Also ich kann ja mal aus eigener Erfahrung erzählen — ich bin seit Jahren mehrmals im Jahr in Sellin und irgendwie finde ich diese „Rügen = reines Touristenchaos“-Sicht immer’n bisschen übertrieben. Klar, wenn du in Binz oder am Südstrand von Sellin mitten im Juli unterwegs bist, dann stolperst du gefühlt über jede zweite Strandmuschel und kriegst beim Edeka am Bahnhof kaum noch ne Brötchentüte... aber das gehört doch zum Sommerurlaub irgendwo dazu, oder? Ich meine, als Kind hab ich in den 90ern schon erlebt, wie sich die Leute um die besten Plätze auf der Seebrücke gestritten haben.
Was ich aber an Rügen tatsächlich liebe: Du musst ja gar nicht dauernd im Trubel stecken. Geh mal morgens um acht in die Granitz – da hörst du nur Meisen, die durchs Geäst hopsen, und ab und zu’n Jogger, der mehr mit Schnaufen als mit Reden beschäftigt ist. Oder fahr mit dem Rad an die Boddenküste zwischen Groß Zicker und Thiessow: Da ist am Abend manchmal keine Menschenseele, nur Möwen und Wind. Abgesehen davon hat Sellin auch im Herbst seine Reize… Da sind dann nur noch ein paar Stammgäste und die Einheimischen unterwegs, und die nehmen sich auch mal Zeit für’n Schnack über den Gartenzaun.
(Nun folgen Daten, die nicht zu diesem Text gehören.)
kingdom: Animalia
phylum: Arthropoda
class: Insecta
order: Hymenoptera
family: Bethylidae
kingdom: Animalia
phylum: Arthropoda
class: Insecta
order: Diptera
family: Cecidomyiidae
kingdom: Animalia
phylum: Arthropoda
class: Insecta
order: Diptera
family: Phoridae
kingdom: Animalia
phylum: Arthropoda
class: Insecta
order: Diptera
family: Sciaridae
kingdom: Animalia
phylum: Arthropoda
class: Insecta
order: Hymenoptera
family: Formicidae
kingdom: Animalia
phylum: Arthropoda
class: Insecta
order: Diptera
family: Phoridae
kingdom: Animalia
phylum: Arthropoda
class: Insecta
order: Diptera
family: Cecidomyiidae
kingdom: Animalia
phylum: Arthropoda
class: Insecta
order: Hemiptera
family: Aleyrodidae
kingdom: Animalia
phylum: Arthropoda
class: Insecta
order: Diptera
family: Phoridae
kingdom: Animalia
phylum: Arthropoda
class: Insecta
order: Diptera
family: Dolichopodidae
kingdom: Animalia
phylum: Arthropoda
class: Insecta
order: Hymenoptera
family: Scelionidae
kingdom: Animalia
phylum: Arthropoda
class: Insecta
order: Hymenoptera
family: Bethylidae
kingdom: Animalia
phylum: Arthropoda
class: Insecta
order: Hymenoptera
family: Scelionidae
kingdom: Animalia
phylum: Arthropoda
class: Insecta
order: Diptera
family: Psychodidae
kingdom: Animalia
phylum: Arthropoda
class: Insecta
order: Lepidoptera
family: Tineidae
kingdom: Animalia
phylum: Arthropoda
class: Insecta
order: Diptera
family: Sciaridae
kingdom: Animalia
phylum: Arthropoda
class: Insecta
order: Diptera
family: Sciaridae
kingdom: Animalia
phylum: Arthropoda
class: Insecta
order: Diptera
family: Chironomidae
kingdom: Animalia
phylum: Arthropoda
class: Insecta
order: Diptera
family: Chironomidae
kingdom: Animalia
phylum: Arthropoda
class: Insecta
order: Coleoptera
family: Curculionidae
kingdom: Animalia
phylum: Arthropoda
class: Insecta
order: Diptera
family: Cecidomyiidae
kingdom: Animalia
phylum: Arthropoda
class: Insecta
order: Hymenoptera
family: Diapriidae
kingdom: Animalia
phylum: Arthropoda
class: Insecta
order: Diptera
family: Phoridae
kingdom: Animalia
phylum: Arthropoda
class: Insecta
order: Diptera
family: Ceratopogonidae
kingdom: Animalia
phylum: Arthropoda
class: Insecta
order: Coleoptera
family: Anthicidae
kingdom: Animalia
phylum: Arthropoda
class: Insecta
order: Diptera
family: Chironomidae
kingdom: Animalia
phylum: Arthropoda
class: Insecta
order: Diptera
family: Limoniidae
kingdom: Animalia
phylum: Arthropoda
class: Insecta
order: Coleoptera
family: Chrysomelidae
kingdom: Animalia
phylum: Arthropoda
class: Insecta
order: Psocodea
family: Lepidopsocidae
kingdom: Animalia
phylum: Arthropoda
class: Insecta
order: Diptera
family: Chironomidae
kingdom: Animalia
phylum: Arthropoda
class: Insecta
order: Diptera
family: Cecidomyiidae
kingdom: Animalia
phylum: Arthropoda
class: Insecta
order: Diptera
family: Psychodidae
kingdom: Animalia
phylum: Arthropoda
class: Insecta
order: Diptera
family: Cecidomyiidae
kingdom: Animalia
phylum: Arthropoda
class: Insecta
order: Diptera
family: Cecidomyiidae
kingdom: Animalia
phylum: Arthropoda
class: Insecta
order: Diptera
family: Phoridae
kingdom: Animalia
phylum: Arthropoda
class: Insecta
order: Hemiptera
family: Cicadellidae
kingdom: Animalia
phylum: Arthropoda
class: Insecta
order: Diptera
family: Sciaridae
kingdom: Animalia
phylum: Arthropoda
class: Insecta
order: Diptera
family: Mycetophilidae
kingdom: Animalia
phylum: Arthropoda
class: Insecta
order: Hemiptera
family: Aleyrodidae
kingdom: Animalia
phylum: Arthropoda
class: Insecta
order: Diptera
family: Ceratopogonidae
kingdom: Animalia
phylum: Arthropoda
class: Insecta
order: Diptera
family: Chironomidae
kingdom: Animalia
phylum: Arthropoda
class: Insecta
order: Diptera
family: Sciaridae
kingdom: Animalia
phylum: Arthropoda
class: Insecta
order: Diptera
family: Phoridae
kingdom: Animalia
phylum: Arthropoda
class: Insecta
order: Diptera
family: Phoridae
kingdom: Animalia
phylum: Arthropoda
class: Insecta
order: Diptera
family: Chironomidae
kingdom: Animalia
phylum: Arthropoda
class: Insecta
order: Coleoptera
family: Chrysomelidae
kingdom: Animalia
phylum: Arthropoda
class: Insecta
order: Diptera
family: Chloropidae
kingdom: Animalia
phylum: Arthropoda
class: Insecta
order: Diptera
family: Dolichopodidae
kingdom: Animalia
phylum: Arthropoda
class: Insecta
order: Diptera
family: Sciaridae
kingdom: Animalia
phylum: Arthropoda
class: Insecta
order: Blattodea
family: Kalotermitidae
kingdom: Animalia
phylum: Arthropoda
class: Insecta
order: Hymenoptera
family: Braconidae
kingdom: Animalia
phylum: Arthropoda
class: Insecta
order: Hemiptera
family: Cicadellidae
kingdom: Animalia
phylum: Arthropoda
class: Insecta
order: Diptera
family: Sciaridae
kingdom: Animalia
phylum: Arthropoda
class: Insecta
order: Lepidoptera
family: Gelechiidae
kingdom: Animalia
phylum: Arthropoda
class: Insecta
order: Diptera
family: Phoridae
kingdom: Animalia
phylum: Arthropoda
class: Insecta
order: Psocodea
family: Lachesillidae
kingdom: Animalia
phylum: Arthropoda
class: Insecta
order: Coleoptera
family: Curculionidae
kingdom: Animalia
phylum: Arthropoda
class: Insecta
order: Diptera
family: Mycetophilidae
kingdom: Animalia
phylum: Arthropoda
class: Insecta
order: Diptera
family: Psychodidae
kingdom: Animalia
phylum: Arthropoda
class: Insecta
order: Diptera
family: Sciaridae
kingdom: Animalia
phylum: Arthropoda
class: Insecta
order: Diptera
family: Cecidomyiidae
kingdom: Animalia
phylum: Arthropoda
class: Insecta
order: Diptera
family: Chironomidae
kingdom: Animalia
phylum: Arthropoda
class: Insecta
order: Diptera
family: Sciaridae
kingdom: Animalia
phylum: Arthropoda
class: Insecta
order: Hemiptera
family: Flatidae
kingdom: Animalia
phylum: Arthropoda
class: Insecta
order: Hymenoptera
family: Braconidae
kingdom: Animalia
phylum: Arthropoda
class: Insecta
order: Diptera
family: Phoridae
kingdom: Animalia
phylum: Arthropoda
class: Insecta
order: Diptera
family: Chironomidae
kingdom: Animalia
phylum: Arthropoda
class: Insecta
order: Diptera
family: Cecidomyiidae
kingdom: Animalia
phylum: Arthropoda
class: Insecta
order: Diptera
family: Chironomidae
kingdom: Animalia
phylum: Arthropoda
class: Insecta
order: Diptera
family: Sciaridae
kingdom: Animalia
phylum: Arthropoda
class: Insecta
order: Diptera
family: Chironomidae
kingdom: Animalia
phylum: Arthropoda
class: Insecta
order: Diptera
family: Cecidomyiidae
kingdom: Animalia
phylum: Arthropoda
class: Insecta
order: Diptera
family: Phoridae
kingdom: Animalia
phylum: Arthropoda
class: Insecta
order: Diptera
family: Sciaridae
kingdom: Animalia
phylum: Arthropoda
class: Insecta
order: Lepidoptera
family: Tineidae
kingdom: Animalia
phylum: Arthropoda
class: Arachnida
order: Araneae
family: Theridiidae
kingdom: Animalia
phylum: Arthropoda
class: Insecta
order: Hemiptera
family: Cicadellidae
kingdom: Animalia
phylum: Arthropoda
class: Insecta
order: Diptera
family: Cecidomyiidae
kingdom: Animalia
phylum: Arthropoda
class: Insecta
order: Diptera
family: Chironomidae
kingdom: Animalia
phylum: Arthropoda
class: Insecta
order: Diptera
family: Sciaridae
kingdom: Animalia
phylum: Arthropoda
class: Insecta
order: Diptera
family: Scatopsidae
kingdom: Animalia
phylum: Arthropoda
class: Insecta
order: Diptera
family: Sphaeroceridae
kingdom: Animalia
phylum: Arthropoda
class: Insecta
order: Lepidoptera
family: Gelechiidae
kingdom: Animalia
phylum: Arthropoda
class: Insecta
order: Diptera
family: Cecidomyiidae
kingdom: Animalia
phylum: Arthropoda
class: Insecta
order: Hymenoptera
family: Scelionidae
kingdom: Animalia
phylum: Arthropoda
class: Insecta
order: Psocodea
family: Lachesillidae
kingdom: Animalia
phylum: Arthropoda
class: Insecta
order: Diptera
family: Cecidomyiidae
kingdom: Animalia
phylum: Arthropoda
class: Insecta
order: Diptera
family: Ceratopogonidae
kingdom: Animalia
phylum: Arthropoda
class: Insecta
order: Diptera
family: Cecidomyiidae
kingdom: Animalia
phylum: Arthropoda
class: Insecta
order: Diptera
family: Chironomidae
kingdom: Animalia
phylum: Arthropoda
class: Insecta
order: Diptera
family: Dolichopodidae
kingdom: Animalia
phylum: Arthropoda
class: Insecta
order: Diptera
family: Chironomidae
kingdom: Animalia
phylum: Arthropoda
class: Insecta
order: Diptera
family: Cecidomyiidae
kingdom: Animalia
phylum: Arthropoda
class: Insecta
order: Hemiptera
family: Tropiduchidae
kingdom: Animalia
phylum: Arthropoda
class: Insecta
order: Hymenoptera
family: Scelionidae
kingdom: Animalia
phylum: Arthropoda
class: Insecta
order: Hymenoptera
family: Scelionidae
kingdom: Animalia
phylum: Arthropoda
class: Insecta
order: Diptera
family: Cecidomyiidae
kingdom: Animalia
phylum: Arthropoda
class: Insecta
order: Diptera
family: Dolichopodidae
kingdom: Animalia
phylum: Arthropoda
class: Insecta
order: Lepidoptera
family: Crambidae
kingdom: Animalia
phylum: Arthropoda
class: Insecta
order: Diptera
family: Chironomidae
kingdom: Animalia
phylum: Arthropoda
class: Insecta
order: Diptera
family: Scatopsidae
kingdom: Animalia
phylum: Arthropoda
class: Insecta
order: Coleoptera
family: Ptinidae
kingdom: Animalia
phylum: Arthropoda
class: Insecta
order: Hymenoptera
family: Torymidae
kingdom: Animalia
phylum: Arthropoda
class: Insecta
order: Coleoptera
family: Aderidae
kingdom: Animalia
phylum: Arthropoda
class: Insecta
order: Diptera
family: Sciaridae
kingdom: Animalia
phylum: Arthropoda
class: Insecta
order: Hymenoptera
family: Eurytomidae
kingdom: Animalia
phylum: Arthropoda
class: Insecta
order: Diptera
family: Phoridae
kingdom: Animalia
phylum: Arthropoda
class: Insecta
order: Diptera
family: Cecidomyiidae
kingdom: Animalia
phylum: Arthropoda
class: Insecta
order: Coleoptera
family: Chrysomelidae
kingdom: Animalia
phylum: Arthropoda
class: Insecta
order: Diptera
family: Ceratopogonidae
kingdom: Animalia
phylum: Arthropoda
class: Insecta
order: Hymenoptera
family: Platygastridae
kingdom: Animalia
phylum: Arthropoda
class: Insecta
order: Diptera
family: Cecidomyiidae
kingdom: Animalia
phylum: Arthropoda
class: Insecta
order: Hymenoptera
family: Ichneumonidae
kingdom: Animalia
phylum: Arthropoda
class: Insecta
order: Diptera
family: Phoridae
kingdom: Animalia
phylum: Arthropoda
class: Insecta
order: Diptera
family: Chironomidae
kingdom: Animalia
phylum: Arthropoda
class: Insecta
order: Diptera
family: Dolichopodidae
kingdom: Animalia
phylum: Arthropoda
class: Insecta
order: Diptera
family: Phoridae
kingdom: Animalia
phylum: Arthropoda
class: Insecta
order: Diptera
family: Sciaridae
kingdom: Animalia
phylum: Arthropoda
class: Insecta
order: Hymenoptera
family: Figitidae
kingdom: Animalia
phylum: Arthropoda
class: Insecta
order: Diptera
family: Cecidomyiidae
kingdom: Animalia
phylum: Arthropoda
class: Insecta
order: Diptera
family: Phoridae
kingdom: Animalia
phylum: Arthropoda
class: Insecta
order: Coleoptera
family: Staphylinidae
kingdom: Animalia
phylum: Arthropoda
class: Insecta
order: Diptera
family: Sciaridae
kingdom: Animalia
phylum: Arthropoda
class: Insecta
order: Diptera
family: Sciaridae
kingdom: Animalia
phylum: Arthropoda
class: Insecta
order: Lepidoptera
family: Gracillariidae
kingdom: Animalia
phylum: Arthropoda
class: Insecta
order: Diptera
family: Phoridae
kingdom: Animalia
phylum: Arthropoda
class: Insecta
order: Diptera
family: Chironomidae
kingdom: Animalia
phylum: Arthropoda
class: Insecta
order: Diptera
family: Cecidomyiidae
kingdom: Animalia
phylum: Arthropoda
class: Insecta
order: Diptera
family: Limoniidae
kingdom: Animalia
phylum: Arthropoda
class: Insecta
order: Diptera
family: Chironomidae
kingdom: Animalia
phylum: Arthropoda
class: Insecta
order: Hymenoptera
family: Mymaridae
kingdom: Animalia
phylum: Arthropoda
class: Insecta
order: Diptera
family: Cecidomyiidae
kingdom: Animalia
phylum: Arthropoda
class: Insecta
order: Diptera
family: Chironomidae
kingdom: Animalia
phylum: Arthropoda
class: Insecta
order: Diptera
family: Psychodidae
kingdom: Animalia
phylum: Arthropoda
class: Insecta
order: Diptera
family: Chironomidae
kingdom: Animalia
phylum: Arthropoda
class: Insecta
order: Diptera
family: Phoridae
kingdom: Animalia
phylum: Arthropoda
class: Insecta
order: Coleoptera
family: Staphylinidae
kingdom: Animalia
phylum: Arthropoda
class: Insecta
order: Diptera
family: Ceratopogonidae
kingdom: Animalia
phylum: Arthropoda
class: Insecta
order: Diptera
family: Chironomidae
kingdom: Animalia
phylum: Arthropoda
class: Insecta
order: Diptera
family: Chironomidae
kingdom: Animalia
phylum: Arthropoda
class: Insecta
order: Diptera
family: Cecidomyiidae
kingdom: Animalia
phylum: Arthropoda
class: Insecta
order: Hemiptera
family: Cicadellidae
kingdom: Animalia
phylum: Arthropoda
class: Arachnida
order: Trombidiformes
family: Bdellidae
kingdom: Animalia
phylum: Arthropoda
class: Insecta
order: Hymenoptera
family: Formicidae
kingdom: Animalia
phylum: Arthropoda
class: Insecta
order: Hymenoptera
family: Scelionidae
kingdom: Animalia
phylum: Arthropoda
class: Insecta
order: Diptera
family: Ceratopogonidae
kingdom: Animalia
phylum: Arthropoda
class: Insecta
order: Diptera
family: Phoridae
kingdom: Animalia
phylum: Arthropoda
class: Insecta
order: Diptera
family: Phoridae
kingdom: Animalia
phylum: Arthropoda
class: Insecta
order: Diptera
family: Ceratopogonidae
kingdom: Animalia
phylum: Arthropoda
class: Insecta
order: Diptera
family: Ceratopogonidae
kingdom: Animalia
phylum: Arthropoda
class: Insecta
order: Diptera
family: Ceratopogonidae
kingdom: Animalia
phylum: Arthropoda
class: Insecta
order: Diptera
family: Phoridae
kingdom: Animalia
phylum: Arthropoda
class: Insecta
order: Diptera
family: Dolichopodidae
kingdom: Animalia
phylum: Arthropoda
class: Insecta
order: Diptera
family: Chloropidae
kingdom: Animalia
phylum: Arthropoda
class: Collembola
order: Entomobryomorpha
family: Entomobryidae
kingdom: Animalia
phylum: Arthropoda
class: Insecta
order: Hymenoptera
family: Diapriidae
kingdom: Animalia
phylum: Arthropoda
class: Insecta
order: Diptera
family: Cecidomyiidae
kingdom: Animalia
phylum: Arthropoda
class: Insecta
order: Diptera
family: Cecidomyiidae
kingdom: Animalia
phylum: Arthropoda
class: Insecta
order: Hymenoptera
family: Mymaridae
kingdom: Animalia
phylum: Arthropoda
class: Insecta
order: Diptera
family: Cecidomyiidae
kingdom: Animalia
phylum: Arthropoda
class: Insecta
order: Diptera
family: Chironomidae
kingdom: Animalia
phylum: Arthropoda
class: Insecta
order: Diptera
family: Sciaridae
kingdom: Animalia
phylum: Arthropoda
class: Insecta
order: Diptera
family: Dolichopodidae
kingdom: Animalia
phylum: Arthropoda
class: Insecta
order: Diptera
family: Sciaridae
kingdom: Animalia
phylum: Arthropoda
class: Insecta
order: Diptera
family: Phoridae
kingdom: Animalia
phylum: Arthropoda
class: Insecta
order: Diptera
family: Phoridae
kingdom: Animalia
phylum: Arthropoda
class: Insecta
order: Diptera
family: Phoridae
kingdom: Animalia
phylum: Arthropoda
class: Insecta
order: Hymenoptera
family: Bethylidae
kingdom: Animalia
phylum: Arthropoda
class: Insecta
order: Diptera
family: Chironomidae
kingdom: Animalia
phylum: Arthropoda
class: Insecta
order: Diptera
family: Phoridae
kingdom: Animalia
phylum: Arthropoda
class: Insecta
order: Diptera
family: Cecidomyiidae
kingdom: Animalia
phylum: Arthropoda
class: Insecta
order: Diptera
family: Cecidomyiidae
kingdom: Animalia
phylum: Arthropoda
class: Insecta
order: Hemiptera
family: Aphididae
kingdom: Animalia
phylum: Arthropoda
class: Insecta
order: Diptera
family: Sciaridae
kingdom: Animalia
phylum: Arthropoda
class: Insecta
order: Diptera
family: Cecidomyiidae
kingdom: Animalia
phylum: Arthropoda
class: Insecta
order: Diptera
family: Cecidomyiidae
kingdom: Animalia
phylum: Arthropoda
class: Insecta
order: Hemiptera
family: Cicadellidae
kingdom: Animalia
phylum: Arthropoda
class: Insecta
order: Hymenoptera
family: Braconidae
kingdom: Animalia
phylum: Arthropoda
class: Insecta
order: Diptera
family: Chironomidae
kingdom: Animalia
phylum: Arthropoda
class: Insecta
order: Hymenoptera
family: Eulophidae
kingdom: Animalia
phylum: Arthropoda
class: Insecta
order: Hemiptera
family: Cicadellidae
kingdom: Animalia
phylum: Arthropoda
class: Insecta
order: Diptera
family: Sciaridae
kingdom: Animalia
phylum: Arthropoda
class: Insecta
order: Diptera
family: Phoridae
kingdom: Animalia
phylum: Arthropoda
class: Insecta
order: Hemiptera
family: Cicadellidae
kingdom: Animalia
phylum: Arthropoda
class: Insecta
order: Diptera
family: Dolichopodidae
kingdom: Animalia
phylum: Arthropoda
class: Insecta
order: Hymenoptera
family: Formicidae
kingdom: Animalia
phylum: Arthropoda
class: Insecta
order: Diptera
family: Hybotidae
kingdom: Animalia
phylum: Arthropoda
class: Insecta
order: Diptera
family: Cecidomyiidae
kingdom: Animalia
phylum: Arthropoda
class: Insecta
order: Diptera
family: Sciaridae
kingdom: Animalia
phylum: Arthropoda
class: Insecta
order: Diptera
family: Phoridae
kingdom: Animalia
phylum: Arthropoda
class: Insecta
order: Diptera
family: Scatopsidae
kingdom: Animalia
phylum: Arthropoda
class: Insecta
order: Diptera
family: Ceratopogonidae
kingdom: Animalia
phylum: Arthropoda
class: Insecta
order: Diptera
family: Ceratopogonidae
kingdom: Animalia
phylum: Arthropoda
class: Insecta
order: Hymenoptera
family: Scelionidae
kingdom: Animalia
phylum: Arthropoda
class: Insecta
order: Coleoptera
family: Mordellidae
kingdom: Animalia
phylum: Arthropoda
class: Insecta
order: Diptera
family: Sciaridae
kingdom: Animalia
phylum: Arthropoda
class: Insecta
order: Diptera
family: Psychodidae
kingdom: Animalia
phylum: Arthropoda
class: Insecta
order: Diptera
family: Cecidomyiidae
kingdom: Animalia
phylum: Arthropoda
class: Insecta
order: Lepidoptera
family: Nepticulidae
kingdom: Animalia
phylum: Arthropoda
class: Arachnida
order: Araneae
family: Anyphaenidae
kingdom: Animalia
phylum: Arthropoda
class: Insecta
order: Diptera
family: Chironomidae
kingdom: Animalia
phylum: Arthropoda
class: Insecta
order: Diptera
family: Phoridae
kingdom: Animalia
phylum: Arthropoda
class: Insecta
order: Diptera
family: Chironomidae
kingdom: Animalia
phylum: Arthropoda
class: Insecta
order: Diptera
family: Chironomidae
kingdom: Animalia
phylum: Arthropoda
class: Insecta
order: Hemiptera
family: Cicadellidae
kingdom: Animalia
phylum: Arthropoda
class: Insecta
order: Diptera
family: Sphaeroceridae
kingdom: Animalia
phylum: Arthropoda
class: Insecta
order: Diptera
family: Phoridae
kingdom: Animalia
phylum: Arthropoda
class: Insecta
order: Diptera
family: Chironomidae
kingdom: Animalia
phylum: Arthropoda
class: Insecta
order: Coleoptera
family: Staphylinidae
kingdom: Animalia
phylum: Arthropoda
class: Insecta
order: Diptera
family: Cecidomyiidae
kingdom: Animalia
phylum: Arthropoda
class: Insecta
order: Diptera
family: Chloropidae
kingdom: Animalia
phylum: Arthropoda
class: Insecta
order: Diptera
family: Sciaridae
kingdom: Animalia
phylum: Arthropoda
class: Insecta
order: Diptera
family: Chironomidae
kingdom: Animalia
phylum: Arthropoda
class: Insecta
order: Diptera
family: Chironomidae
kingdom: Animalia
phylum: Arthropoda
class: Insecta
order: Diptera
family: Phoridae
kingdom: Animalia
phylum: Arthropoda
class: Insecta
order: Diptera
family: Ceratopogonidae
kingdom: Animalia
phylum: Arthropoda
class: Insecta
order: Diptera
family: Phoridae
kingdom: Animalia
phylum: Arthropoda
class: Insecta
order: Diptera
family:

Ist jetzt vielleicht ne blöde Frage, aber warum glauben so viele immer, dass Tourismus nur alles schlechter macht? Ich kenn ein paar Leute aus Baabe, die ihre Ferienwohnungen seit der Wende vermieten – und für die ist das nicht nur reiner Geldregen, sondern auch irgendwie ein Stück Kontakt zur „Welt draußen“. Letztens hat mir Uwe von nebenan erzählt, dass er ohne die Urlauber gar nicht mehr wüsste, wie man sich über Kleinigkeiten wie Quallen im Wasser oder die richtige Heringszubereitung so herrlich aufregen kann… 😄
Klar, der Spagat zwischen Natur- und Kulturschutz und Tourismus ist nicht immer einfach, das weiß auf Rügen eigentlich jeder. Aber so ein paar Wochen mit Leben auf der Insel – das hat manchmal sogar für die Insulaner was Gutes. Und wer Ruhe will, findet sie garantiert, aber eben nicht direkt vor der Eisdiele in Binz im Hochsommer.